HOW TO COMPLETE THIS TASK ▸
Please give again every entry exactly as it appears, setting aside the pictures.
[[ SUPPLIED MATERIAL, beginning ]]
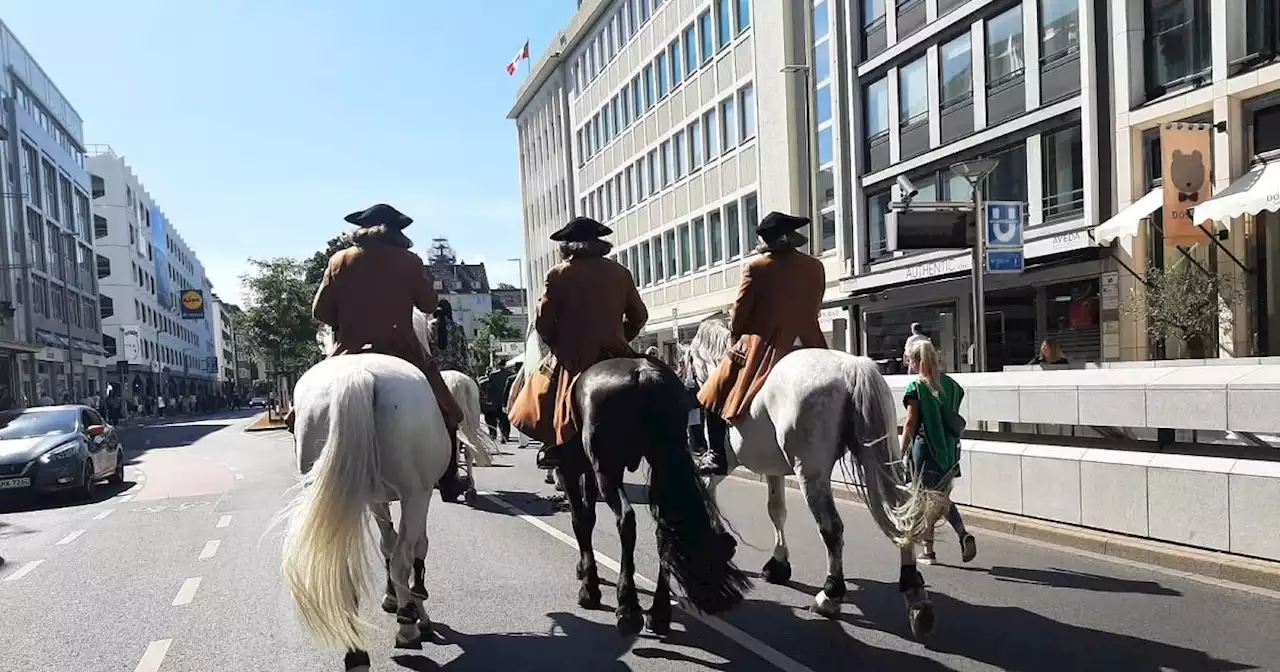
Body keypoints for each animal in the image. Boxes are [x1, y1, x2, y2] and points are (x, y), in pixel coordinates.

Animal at [280, 350, 450, 665]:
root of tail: (357, 376)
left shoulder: (374, 499)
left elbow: (387, 542)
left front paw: (394, 597)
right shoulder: (419, 497)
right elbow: (414, 547)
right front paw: (416, 609)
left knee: (343, 568)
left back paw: (356, 649)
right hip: (415, 494)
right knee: (402, 558)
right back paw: (407, 628)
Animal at [558, 353, 747, 637]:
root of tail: (646, 375)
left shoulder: (570, 468)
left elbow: (580, 520)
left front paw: (589, 588)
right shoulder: (585, 471)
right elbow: (588, 517)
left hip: (607, 469)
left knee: (626, 520)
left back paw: (628, 608)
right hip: (663, 460)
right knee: (665, 528)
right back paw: (658, 613)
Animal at [686, 316, 936, 640]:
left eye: (688, 361)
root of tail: (851, 366)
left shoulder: (728, 461)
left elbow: (710, 488)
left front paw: (719, 537)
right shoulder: (774, 470)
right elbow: (776, 511)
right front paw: (778, 564)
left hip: (811, 473)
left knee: (831, 529)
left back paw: (830, 596)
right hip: (884, 457)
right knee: (902, 514)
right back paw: (915, 596)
[[ SUPPLIED MATERIAL, end ]]
FINAL ANSWER ▸
Body keypoints for each animal in the image. Boxes are [x1, y1, x2, y2] and points are (x, y), in pixel coordinates.

Animal at [280, 350, 450, 665]:
root of tail: (357, 376)
left shoulder: (374, 499)
left elbow: (387, 542)
left front paw: (394, 597)
right shoulder: (419, 497)
right elbow: (414, 547)
right front paw: (416, 609)
left knee: (343, 568)
left back paw: (356, 649)
right hip: (415, 494)
right knee: (402, 558)
right back paw: (407, 628)
Animal at [558, 353, 747, 637]:
root of tail: (646, 375)
left shoulder: (570, 468)
left elbow: (580, 520)
left front paw: (589, 588)
right shoulder: (585, 471)
right elbow: (588, 517)
left hip: (607, 469)
left knee: (626, 520)
left back paw: (628, 608)
right hip: (663, 460)
right knee: (665, 528)
right back paw: (658, 613)
Animal at [686, 316, 936, 640]:
left eye: (688, 361)
root of tail: (851, 366)
left shoulder: (728, 461)
left elbow: (710, 488)
left front paw: (719, 537)
right shoulder: (774, 470)
right elbow: (776, 511)
right front paw: (778, 564)
left hip: (811, 473)
left knee: (831, 529)
left back paw: (830, 596)
right hip: (884, 457)
right knee: (902, 514)
right back paw: (915, 596)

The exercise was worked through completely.